__Task directions__
Gather up every line from the entries below that uses the word "floor".

Record set Block Start

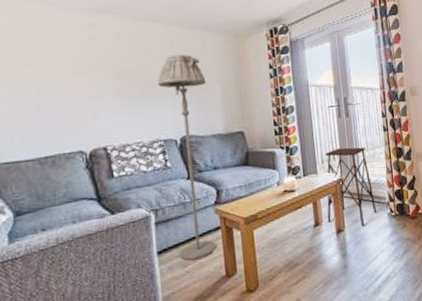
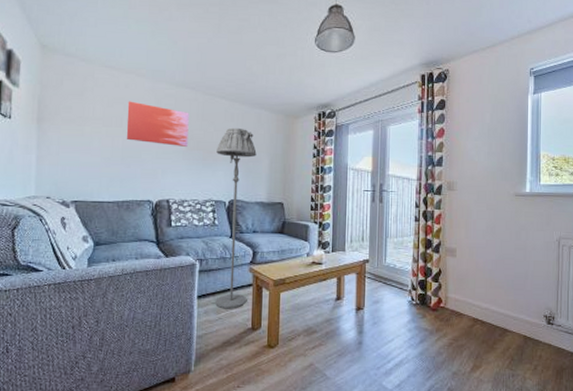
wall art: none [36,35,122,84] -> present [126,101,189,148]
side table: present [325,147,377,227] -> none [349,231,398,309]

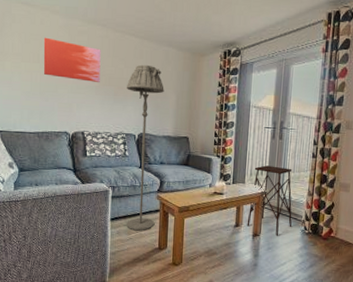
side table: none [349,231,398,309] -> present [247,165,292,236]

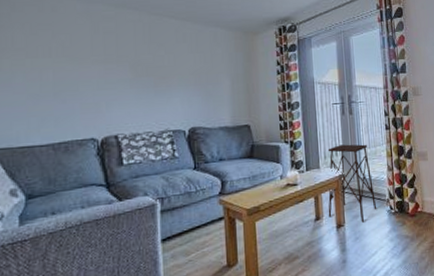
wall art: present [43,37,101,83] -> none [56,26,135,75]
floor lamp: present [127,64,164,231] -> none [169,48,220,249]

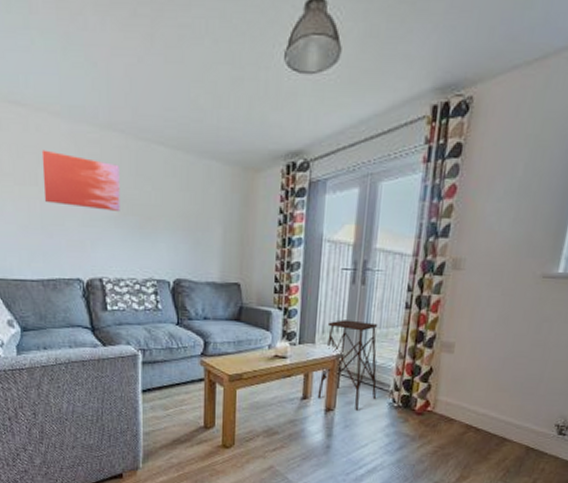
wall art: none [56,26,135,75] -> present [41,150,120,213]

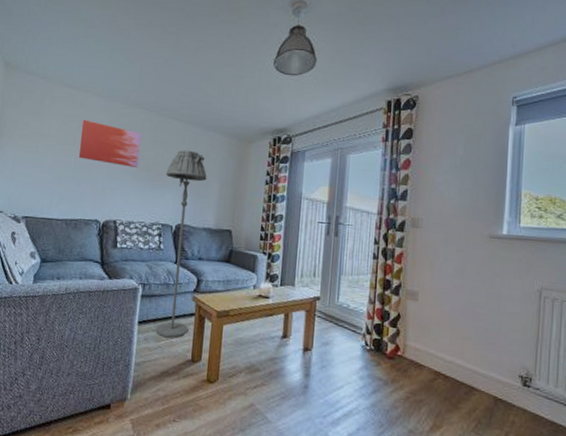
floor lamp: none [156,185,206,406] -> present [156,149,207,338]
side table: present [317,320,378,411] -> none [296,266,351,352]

Record set Block End

__Result of this exercise__
floor lamp: present [127,64,164,231] -> none [169,48,220,249]
floor lamp: none [156,185,206,406] -> present [156,149,207,338]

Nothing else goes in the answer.